## DIRECTIONS
A - Can you restate the antenna coupling thread, starting with "[Baluncore]" and going on through "tuning capacitor changes.", renaming "tuning capacitor" to "trimmer capacitor" each time it occurs?
B - Do these statements agree with the antenna coupling thread? Answer yes or no for each, quoting the deciding words. (i) Without the capacitor, oscillation can still be obtained. (ii) Tuning with a variable capacitor makes the Q change over the band. (iii) The antenna impedance can only lower the Q of the tuned circuit.

## Begin GIVEN PASSAGE

It's for tuning the antenna to its resonance.

But for the tuning in the linked circuit there is the LC-tank (ie coil L_1 + cap 10-140 pf)
responsible, or not? Or do you mean that the intention for adding of this coupling
capacitor 2-18 pf a just a jazzing up the tuning part of the circuit? So not really
neccessary, but makes it more powerful? Nothing more?

 

[tech99]

The capacitor is essential because without it the tuned circuit is heavily damped by the antenna and oscillation cannot be obtained.

 

[Baluncore]

The key parameter is the ratio of the antenna coupling capacitor to the tuning capacitor. That ratio decides (in part) the proportion of the resonant current that is diverted from the tuned circuit to the antenna, and so the Q of the tuned circuit.

If a variable capacitor is used to tune the resonant circuit, then the Q will change over the band as the tuning capacitor changes.

In effect, the changing voltage of the tuned circuit, pumps current through the two capacitors in proportion to their capacitance values. C = Q / V ; Q = I·t ; ∴ i = C · dv/dt.

Because the antenna impedance is in series with the antenna coupling capacitor, the antenna impedance may reduce the proportion of current lost to the antenna, and so increase the Q of the tuned circuit.

 

[The Tortoise-Man]

The key parameter is the ratio of the antenna coupling capacitor to the tuning capacitor. That ratio decides (in part) the proportion of the resonant current that is diverted from the tuned circuit to the antenna, and so the Q of the tuned circuit.

## End GIVEN PASSAGE
## Begin EXTRACTED MATERIAL

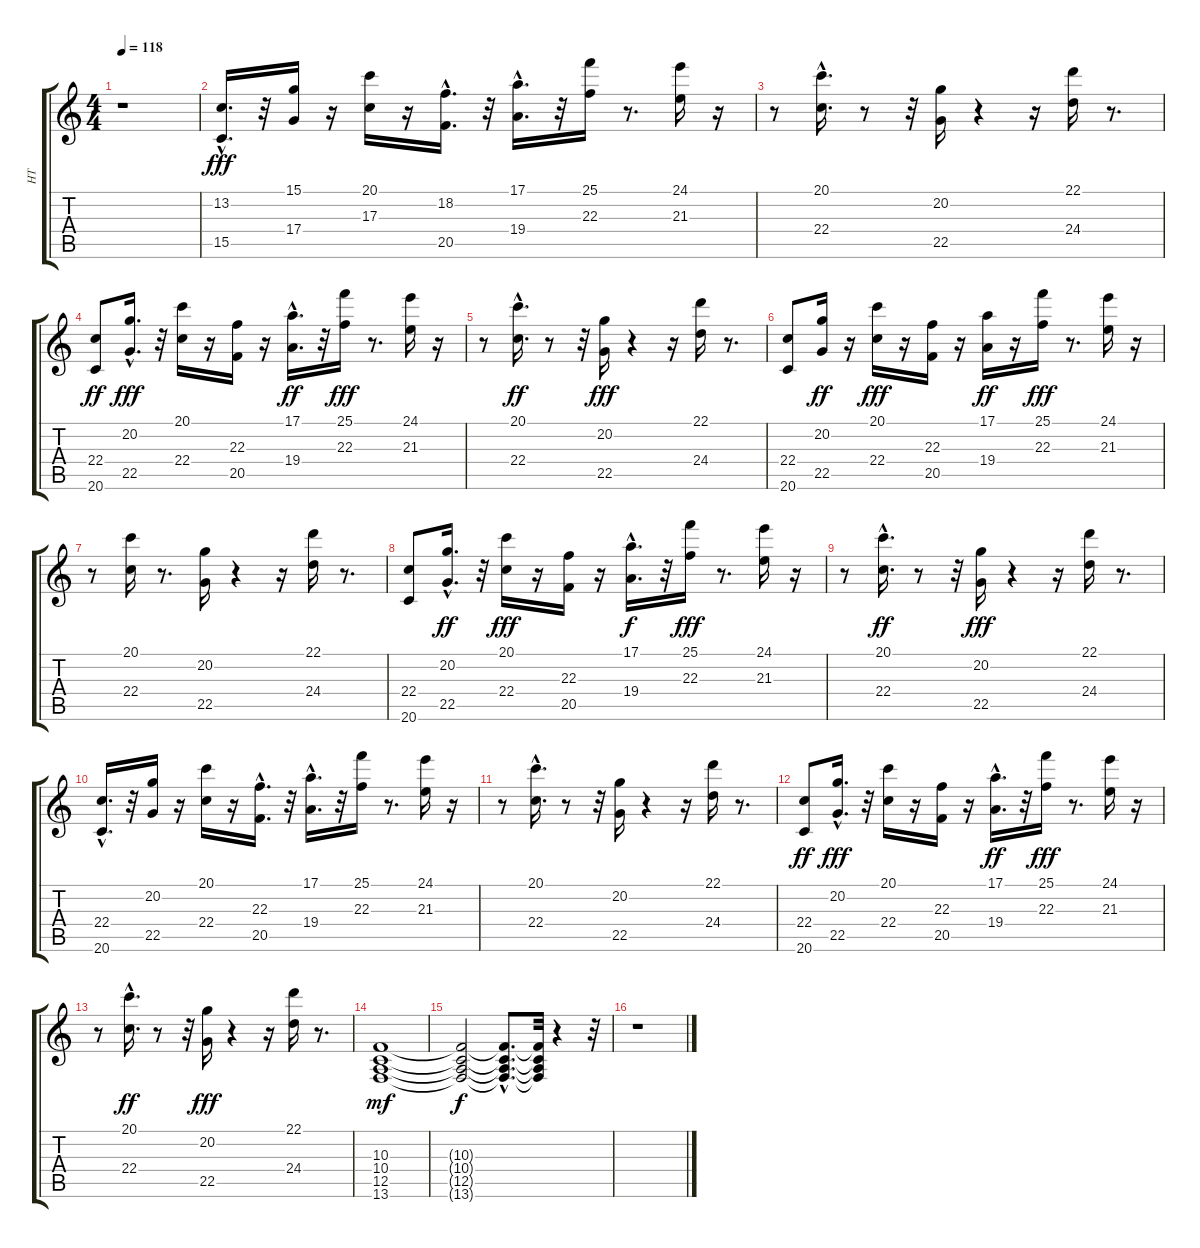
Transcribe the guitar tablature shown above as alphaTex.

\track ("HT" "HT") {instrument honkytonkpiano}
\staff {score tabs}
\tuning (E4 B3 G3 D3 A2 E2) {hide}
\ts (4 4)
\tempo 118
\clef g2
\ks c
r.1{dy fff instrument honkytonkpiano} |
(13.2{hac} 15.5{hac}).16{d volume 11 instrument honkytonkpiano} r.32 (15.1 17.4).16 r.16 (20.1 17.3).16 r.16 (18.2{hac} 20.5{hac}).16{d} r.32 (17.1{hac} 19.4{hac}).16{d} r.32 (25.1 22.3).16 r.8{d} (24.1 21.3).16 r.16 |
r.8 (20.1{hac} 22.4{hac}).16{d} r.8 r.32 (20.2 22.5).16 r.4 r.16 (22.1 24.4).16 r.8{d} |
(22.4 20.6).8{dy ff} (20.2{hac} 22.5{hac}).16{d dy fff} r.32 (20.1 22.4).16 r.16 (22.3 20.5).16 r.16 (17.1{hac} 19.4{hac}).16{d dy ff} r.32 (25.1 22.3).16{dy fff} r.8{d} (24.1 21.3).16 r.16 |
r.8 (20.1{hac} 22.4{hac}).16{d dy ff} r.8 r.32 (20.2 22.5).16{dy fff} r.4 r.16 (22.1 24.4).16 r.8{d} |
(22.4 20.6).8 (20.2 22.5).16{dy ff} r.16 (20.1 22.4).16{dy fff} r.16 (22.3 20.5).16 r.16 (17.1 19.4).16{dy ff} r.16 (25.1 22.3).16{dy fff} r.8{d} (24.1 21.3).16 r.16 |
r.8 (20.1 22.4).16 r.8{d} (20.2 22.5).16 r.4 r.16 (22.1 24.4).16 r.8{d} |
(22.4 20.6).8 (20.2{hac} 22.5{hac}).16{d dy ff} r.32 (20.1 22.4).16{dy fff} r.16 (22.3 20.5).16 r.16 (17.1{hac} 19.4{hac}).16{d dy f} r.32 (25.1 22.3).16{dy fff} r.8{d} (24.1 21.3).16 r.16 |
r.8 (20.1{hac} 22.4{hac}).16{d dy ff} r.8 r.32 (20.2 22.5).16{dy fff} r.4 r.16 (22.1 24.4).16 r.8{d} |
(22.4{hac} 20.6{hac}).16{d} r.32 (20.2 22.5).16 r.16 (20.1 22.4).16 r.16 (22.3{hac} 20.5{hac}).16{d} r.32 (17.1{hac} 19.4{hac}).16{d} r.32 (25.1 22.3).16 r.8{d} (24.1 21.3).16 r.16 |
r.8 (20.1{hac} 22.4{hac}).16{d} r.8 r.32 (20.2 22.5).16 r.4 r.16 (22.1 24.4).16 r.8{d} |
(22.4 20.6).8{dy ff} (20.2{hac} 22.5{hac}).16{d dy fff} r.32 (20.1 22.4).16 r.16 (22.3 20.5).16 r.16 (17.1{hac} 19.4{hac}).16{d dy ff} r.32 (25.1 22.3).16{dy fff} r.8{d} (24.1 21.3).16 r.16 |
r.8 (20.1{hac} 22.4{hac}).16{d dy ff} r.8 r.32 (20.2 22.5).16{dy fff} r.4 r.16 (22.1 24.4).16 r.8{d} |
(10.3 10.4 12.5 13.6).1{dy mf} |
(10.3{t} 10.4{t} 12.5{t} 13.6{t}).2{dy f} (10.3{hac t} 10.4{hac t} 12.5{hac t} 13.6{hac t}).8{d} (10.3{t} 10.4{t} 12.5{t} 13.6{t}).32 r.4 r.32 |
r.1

## End EXTRACTED MATERIAL

## RESPONSES BY TASK
A -
[Baluncore]

The key parameter is the ratio of the antenna coupling capacitor to the trimmer capacitor. That ratio decides (in part) the proportion of the resonant current that is diverted from the tuned circuit to the antenna, and so the Q of the tuned circuit.

If a variable capacitor is used to tune the resonant circuit, then the Q will change over the band as the trimmer capacitor changes.

B -
(i) No: "without it the tuned circuit is heavily damped by the antenna and oscillation cannot be obtained."
(ii) Yes: "If a variable capacitor is used to tune the resonant circuit, then the Q will change over the band as the tuning capacitor changes."
(iii) No: "the antenna impedance may reduce the proportion of current lost to the antenna, and so increase the Q of the tuned circuit."